AIM OF THE EXERCISE
Can you print every line of the material below verbatim, with nothing added, dropped or altered?
"""
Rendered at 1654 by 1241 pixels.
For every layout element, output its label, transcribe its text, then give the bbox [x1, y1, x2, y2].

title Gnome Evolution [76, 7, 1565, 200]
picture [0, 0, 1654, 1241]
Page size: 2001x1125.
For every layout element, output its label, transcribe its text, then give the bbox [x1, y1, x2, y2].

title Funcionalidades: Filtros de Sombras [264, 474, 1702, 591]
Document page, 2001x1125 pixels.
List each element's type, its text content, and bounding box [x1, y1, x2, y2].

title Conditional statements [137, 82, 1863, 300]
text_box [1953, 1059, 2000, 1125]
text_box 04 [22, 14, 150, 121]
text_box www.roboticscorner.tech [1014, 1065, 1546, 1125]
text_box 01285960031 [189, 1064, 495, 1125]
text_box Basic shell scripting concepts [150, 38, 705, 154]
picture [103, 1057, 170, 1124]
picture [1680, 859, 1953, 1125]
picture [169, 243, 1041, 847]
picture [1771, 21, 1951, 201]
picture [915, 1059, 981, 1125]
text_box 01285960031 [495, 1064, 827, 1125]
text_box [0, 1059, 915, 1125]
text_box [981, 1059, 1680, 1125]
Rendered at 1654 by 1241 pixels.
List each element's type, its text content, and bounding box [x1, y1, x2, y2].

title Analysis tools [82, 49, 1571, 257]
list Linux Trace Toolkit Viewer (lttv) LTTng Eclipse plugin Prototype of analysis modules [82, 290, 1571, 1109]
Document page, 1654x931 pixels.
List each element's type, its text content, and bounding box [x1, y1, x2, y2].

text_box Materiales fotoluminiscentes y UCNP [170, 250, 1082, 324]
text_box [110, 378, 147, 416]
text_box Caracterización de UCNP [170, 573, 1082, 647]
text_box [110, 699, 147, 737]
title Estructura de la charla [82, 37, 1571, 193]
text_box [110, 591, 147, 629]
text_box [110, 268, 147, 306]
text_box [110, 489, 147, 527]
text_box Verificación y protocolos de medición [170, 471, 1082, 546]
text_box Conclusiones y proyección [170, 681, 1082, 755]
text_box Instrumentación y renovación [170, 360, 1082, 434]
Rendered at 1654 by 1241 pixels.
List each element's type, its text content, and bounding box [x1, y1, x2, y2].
"""
ANSWER TO THIS EXERCISE
Rendered at 1654 by 1241 pixels.
For every layout element, output its label, transcribe its text, then give the bbox [x1, y1, x2, y2].

title Gnome Evolution [76, 7, 1565, 200]
picture [0, 0, 1654, 1241]
Page size: 2001x1125.
For every layout element, output its label, transcribe its text, then give the bbox [x1, y1, x2, y2].

title Funcionalidades: Filtros de Sombras [264, 474, 1702, 591]
Document page, 2001x1125 pixels.
List each element's type, its text content, and bounding box [x1, y1, x2, y2].

title Conditional statements [137, 82, 1863, 300]
text_box [1953, 1059, 2000, 1125]
text_box 04 [22, 14, 150, 121]
text_box www.roboticscorner.tech [1014, 1065, 1546, 1125]
text_box 01285960031 [189, 1064, 495, 1125]
text_box Basic shell scripting concepts [150, 38, 705, 154]
picture [103, 1057, 170, 1124]
picture [1680, 859, 1953, 1125]
picture [169, 243, 1041, 847]
picture [1771, 21, 1951, 201]
picture [915, 1059, 981, 1125]
text_box 01285960031 [495, 1064, 827, 1125]
text_box [0, 1059, 915, 1125]
text_box [981, 1059, 1680, 1125]
Rendered at 1654 by 1241 pixels.
List each element's type, its text content, and bounding box [x1, y1, x2, y2].

title Analysis tools [82, 49, 1571, 257]
list Linux Trace Toolkit Viewer (lttv) LTTng Eclipse plugin Prototype of analysis modules [82, 290, 1571, 1109]
Document page, 1654x931 pixels.
List each element's type, its text content, and bounding box [x1, y1, x2, y2].

text_box Materiales fotoluminiscentes y UCNP [170, 250, 1082, 324]
text_box [110, 378, 147, 416]
text_box Caracterización de UCNP [170, 573, 1082, 647]
text_box [110, 699, 147, 737]
title Estructura de la charla [82, 37, 1571, 193]
text_box [110, 591, 147, 629]
text_box [110, 268, 147, 306]
text_box [110, 489, 147, 527]
text_box Verificación y protocolos de medición [170, 471, 1082, 546]
text_box Conclusiones y proyección [170, 681, 1082, 755]
text_box Instrumentación y renovación [170, 360, 1082, 434]
Rendered at 1654 by 1241 pixels.
List each element's type, its text content, and bounding box [x1, y1, x2, y2].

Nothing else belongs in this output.